[Start of Attachment]

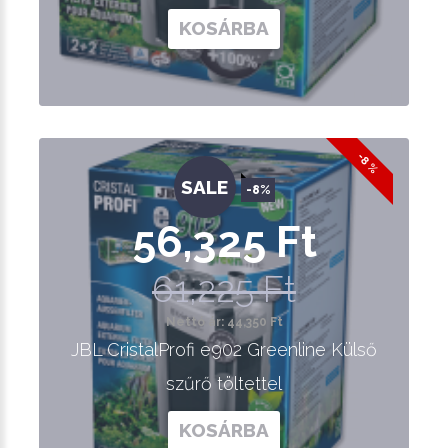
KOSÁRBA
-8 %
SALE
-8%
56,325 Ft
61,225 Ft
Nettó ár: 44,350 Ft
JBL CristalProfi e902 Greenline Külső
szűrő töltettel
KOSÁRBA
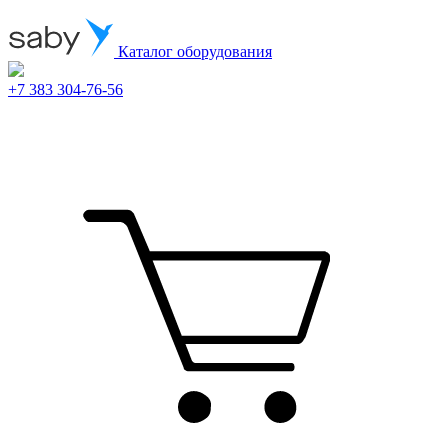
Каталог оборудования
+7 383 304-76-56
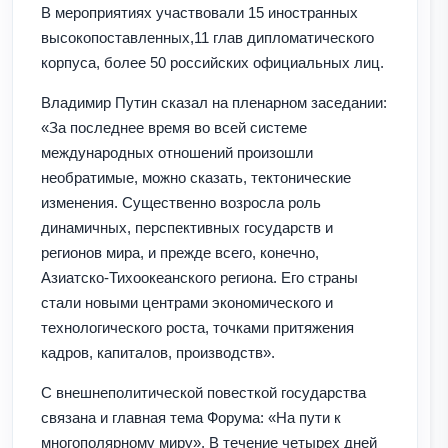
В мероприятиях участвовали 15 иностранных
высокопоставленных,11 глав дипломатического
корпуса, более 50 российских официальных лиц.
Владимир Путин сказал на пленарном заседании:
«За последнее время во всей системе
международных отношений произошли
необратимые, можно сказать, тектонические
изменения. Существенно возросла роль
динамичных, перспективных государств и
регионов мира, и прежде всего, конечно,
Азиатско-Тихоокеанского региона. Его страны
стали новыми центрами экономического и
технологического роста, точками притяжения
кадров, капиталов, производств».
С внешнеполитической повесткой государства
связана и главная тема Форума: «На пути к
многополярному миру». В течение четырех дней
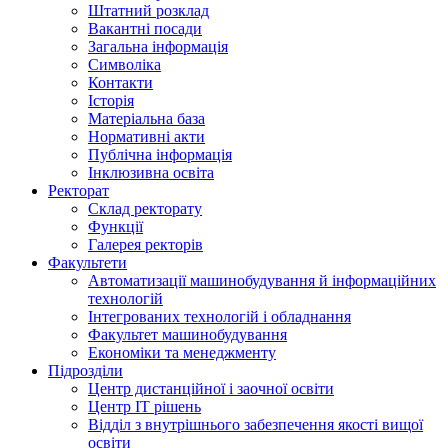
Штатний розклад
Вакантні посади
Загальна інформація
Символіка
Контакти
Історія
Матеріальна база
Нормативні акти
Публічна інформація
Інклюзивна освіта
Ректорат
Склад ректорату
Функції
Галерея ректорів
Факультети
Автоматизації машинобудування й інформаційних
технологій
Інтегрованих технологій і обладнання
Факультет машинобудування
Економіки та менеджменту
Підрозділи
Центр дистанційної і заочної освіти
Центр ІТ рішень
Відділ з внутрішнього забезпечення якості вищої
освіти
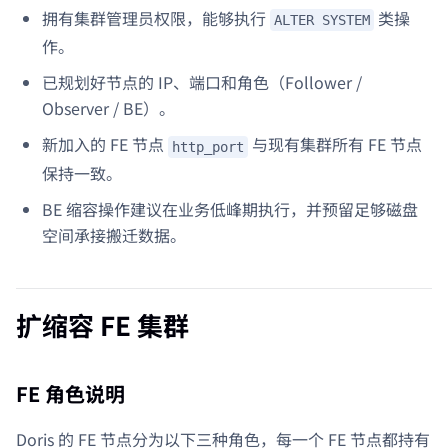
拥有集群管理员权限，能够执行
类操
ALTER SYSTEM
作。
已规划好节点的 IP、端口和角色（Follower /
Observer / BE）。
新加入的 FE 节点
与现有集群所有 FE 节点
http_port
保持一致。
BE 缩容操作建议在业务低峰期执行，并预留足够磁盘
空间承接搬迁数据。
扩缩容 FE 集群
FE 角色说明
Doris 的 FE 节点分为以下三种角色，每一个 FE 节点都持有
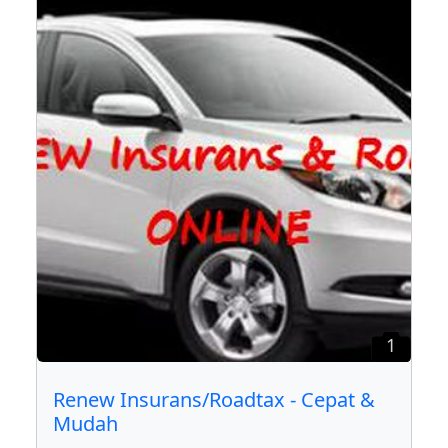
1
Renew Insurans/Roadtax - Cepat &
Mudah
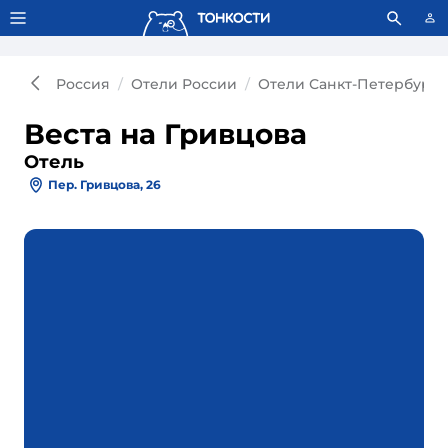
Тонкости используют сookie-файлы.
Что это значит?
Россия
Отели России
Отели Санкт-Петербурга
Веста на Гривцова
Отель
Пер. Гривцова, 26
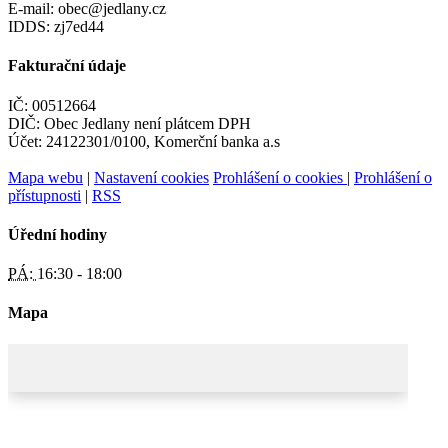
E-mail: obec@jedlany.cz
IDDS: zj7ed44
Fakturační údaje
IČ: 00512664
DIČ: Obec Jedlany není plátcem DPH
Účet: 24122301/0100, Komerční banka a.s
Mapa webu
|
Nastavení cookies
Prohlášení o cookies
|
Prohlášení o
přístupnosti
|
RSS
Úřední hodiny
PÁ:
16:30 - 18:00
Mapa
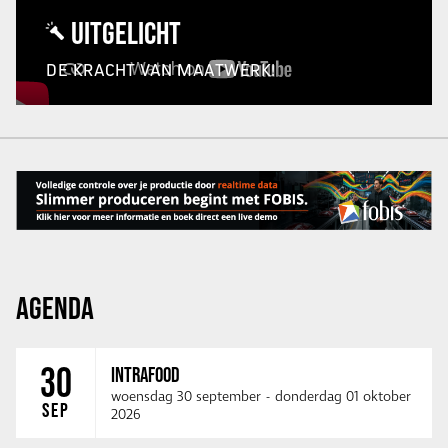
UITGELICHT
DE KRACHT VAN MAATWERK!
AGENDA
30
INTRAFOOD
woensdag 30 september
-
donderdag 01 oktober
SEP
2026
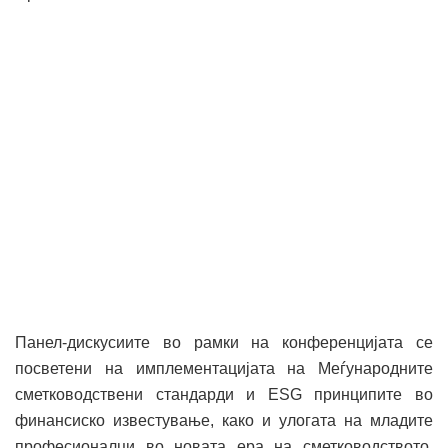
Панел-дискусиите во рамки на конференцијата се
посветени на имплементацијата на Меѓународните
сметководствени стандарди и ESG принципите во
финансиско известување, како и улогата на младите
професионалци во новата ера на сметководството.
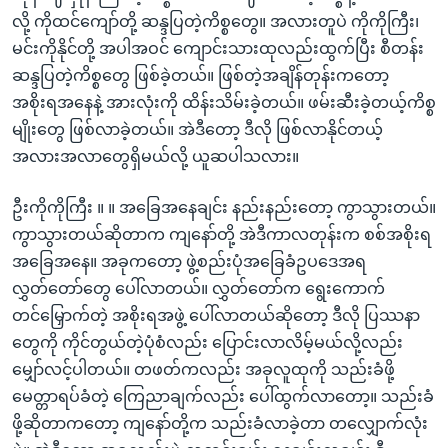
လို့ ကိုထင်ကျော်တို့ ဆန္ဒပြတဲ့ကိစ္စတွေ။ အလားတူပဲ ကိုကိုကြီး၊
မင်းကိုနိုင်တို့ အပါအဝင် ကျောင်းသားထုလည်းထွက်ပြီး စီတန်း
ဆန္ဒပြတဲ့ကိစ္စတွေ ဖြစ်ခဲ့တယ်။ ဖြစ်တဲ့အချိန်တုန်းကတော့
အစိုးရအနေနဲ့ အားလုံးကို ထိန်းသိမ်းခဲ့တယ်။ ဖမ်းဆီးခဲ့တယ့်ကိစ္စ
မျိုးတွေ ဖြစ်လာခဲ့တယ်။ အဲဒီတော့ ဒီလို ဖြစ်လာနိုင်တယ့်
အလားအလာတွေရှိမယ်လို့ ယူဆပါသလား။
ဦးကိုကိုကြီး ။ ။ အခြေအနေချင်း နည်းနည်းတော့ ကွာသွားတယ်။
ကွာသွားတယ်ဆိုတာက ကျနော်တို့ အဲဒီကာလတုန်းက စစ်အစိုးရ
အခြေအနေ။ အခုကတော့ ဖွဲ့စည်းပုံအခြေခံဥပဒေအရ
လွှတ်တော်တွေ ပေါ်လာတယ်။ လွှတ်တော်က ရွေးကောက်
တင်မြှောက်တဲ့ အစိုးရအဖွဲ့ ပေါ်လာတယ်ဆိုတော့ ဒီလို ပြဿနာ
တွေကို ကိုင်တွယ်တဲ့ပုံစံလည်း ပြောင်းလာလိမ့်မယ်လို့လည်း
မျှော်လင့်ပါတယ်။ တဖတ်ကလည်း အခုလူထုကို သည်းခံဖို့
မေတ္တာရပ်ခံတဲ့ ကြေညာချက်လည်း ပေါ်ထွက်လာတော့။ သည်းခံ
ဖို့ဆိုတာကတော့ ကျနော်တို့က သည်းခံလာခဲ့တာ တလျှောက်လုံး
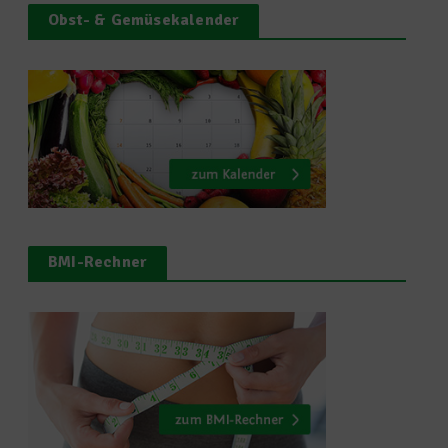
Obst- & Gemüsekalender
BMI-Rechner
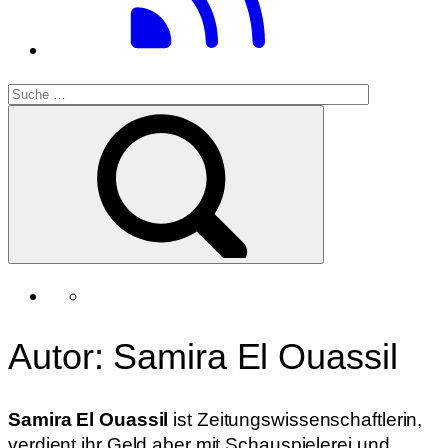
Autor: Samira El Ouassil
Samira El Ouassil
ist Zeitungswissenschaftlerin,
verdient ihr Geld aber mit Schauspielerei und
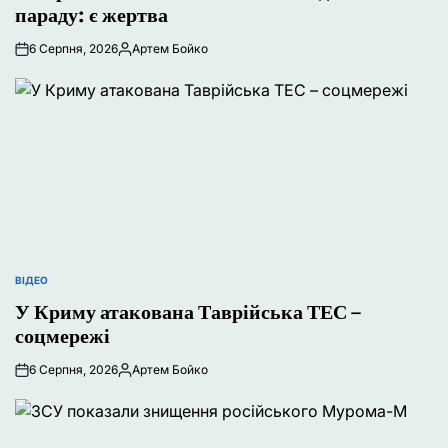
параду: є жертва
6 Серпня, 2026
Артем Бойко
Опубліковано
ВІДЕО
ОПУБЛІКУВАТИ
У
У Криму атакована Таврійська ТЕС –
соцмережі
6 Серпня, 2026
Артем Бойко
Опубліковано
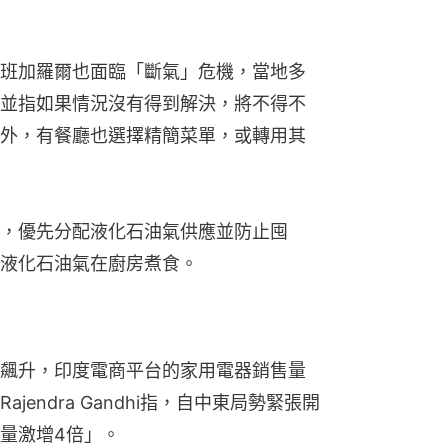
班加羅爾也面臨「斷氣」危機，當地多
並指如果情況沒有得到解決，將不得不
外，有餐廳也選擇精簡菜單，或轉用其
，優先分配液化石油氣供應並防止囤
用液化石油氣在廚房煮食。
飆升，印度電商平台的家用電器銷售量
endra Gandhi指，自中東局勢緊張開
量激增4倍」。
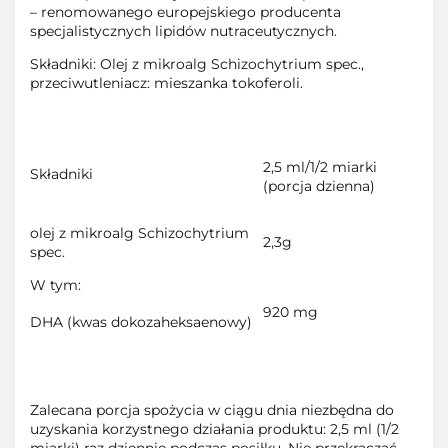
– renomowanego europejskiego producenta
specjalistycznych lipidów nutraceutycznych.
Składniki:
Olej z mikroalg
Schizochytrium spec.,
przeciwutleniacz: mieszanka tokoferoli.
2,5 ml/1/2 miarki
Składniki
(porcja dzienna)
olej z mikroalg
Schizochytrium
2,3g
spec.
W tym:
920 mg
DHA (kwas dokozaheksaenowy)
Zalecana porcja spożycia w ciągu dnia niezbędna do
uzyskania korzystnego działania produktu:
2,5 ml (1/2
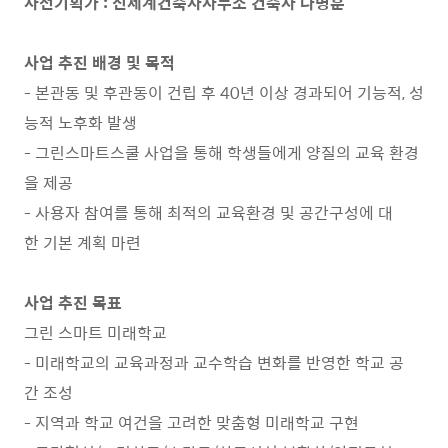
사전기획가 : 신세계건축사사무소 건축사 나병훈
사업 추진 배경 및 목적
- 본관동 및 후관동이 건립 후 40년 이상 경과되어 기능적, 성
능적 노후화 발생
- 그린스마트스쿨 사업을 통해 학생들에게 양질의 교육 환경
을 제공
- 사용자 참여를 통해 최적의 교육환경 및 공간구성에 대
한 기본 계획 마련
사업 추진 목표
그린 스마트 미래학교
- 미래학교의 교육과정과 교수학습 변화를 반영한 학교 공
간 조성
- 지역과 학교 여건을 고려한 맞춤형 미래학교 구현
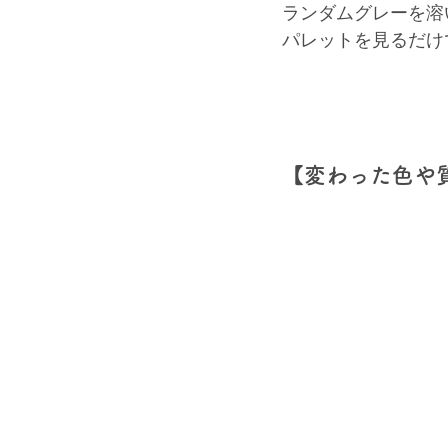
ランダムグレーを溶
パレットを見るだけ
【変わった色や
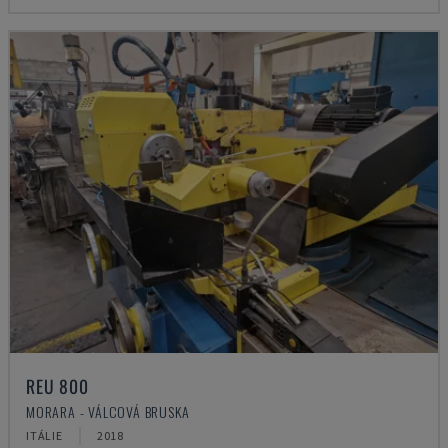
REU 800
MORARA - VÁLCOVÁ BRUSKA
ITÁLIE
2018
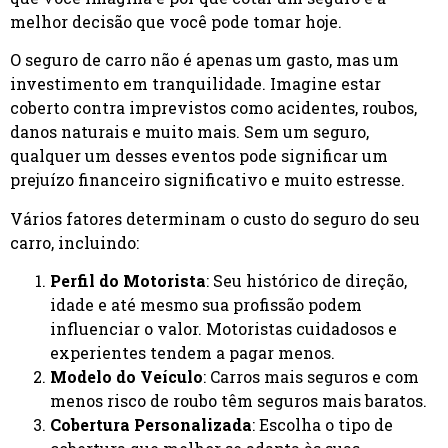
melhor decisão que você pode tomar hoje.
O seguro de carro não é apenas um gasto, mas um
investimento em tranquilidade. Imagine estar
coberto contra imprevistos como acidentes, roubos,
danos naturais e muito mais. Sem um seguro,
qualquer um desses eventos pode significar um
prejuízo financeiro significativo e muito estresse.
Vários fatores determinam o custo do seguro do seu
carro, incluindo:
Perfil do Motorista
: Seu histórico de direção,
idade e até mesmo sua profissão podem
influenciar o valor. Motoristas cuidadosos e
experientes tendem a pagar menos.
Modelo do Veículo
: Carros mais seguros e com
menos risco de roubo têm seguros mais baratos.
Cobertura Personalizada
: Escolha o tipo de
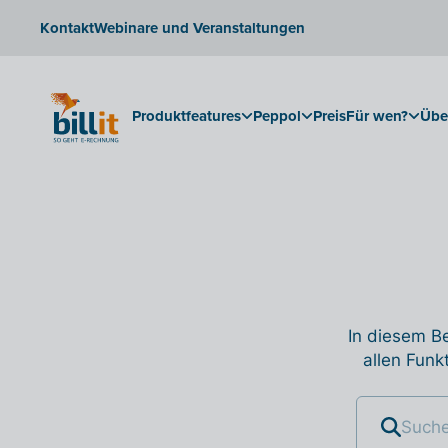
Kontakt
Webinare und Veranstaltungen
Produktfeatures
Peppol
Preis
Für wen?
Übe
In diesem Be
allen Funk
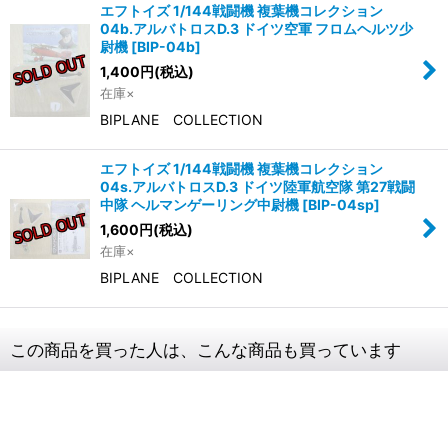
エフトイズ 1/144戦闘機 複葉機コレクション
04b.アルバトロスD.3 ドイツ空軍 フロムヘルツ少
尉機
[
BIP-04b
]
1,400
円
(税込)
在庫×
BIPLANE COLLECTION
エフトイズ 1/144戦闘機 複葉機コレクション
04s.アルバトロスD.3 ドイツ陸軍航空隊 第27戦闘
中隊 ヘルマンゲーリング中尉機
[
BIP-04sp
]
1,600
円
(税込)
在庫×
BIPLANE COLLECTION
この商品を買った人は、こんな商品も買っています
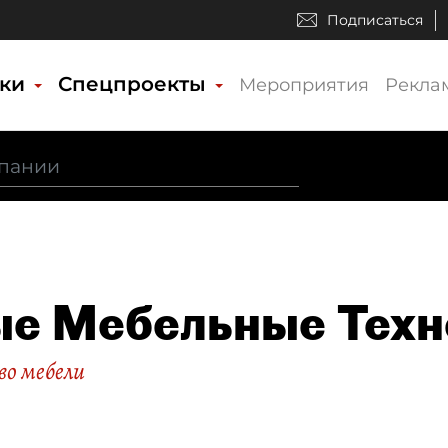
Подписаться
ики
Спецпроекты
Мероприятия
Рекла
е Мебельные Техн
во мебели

[End of Attachment]

» About this task: Nothing but the lines from the one with "班加羅爾也面臨「斷氣」危機，當地多" to the one with "przeciwutleniacz: mieszanka tokoferoli." above, both included, should be transcribed, exactly and without pictures.

» Written solution:
班加羅爾也面臨「斷氣」危機，當地多
並指如果情況沒有得到解決，將不得不
外，有餐廳也選擇精簡菜單，或轉用其
，優先分配液化石油氣供應並防止囤
用液化石油氣在廚房煮食。
飆升，印度電商平台的家用電器銷售量
endra Gandhi指，自中東局勢緊張開
量激增4倍」。
– renomowanego europejskiego producenta
specjalistycznych lipidów nutraceutycznych.
Składniki:
Olej z mikroalg
Schizochytrium spec.,
przeciwutleniacz: mieszanka tokoferoli.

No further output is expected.